When creating (writing) a new image with CFITSIO, a normal uncompressed FITS primary array or IMAGE extension will be written unless the tile-compressed format has been specified in 1 of 2 possible ways:
1) At run time, when specifying the name of the output FITS file to be created at run time, the user can indicate that images should be written in tile-compressed format by enclosing the compression parameters in square brackets following the root disk file name. The `imcopy' example program that included with the CFITSIO distribution can be used for this purpose to compress or uncompress images. Here are some examples of the extended file name syntax for specifying tile-compressed output images:
myfile.fit[compress] - use the default compression algorithm (Rice) and the default tile size (row by row) myfile.fit[compress GZIP] - use the specified compression algorithm; myfile.fit[compress Rice] only the first letter of the algorithm myfile.fit[compress PLIO] name is required. myfile.fit[compress R 100,100] - use Rice compression and 100 x 100 pixel tile size myfile.fit[compress R 100,100;2] - as above, and also use noisebits = 2
2) Before calling the CFITSIO routine to write the image header keywords (e.g., fits_create_image) the programmer can call the routines described below to specify the compression algorithm and the tiling pattern that is to be used.
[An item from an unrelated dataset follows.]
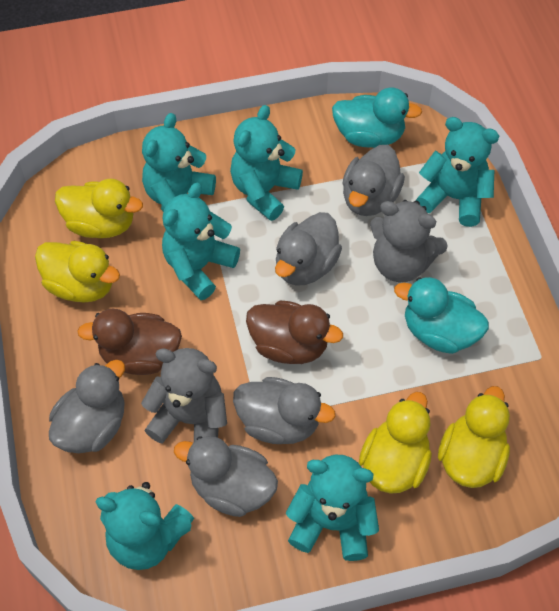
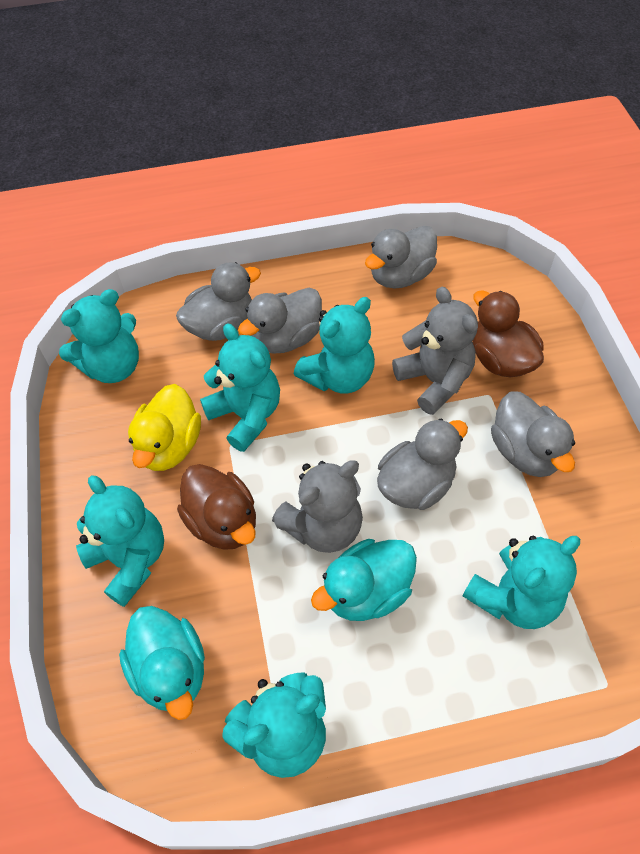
yellow duck: 4 -> 1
There are 3 routines for specifying the various compression parameters and 3 corresponding routines to return the current values of the parameters:
int fits_set_compression_type(fitsfile *fptr, int comptype, int *status) int fits_set_tile_dim(fitsfile *fptr, int ndim, long *tilesize, int *status) int fits_set_noise_bits(fitsfile *fptr, int noisebits, int *status) int fits_get_compression_type(fitsfile *fptr, int *comptype, int *status) int fits_get_tile_dim(fitsfile *fptr, int ndim, long *tilesize, int *status) int fits_get_noise_bits(fitsfile *fptr, int *noisebits, int *status)3 symbollic constants are defined for use as the value of the `comptype' parameter: GZIP_1, RICE_1, or PLIO_1. Entering NULL for comptype will turn off the tile-compression and cause normal FITS images to be written.
The 'noisebits' parameter is only used when compressing floating point images. The default value is 4. Decreasing the value of noisebits will improve the overall compression efficiency at the expense of losing more information.
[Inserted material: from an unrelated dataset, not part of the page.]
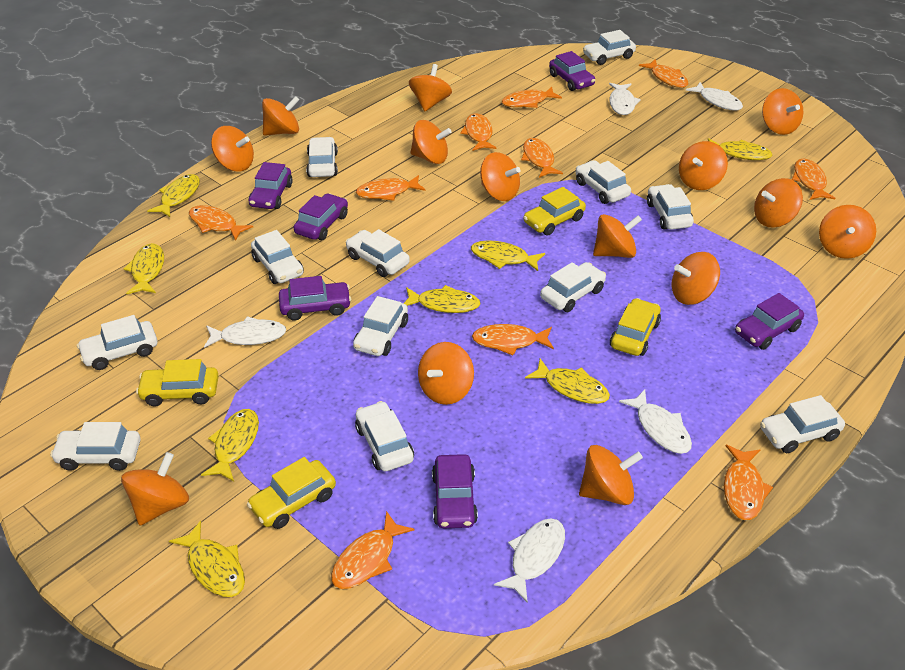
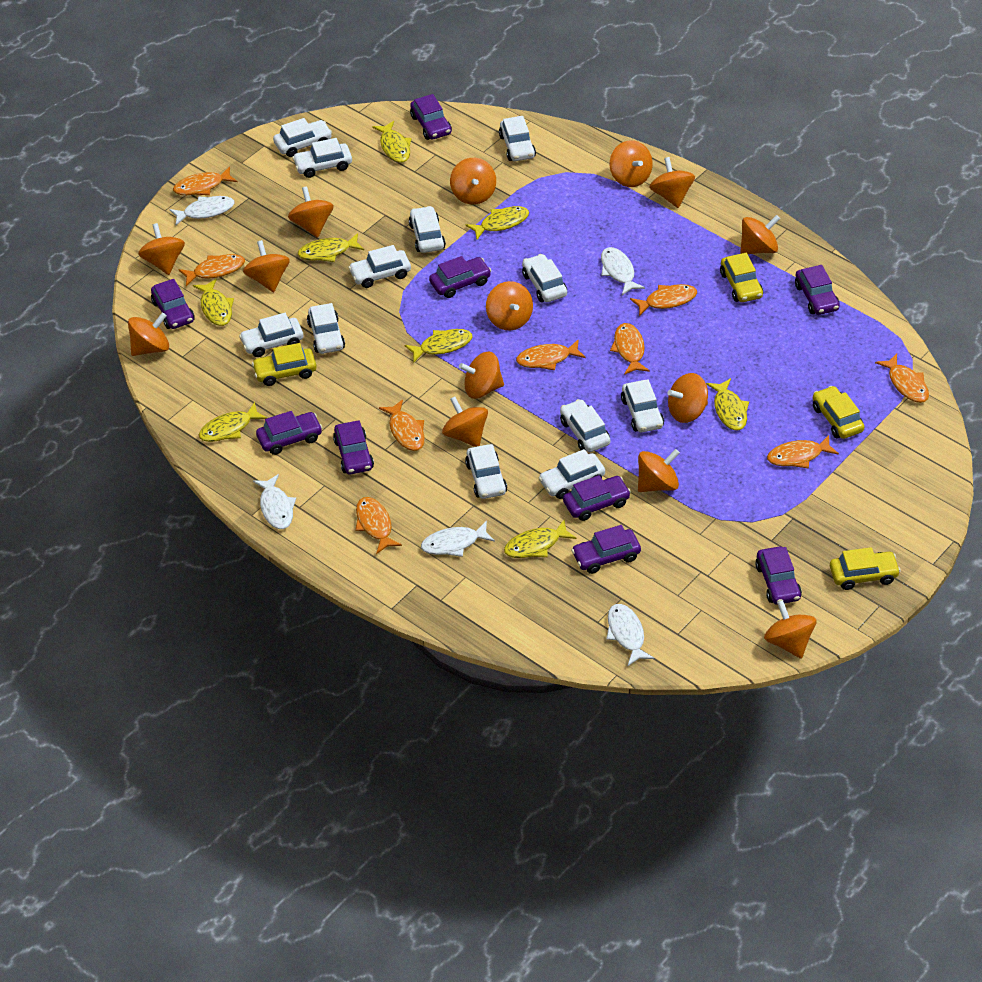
orange fish: 10 -> 9
purple car: 6 -> 9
A small example program called 'imcopy' is included with CFITSIO that can be used to compress (or uncompress) any FITS image. This program can be used to experiment with the various compression options on existing FITS images as shown in these examples:
1) imcopy infile.fit 'outfile.fit[compress]' This will use the default compression algorithm (Rice) and the default tile size (row by row) 2) imcopy infile.fit 'outfile.fit[compress GZIP]' This will use the GZIP compression algorithm and the default tile size (row by row). The allowed compression algorithms are Rice, GZIP, and PLIO. Only the first letter of the algorithm name needs to be specified. 3) imcopy infile.fit 'outfile.fit[compress G 100,100]' This will use the GZIP compression algorithm and 100 X 100 pixel tiles. 4) imcopy infile.fit 'outfile.fit[compress R 100,100; 4]' This will use the Rice compression algorithm, 100 X 100 pixel tiles, and noise_bits = 4 (assuming the input image has a floating point data type). Decreasing the value of noisebits will improve the overall compression efficiency at the expense of losing more information. 5) imcopy infile.fit outfile.fit If the input file is in tile-compressed format, then it will be uncompressed to the output file. Otherwise, it simply copies the input image to the output image. 6) imcopy 'infile.fit[1001:1500,2001:2500]' outfile.fit This extracts a 500 X 500 pixel section of the much larger input image (which may be in tile-compressed format). The output is a normal uncompressed FITS image. 7) imcopy 'infile.fit[1001:1500,2001:2500]' outfile.fit.gz Same as above, except the output file is externally compressed using the gzip algorithm.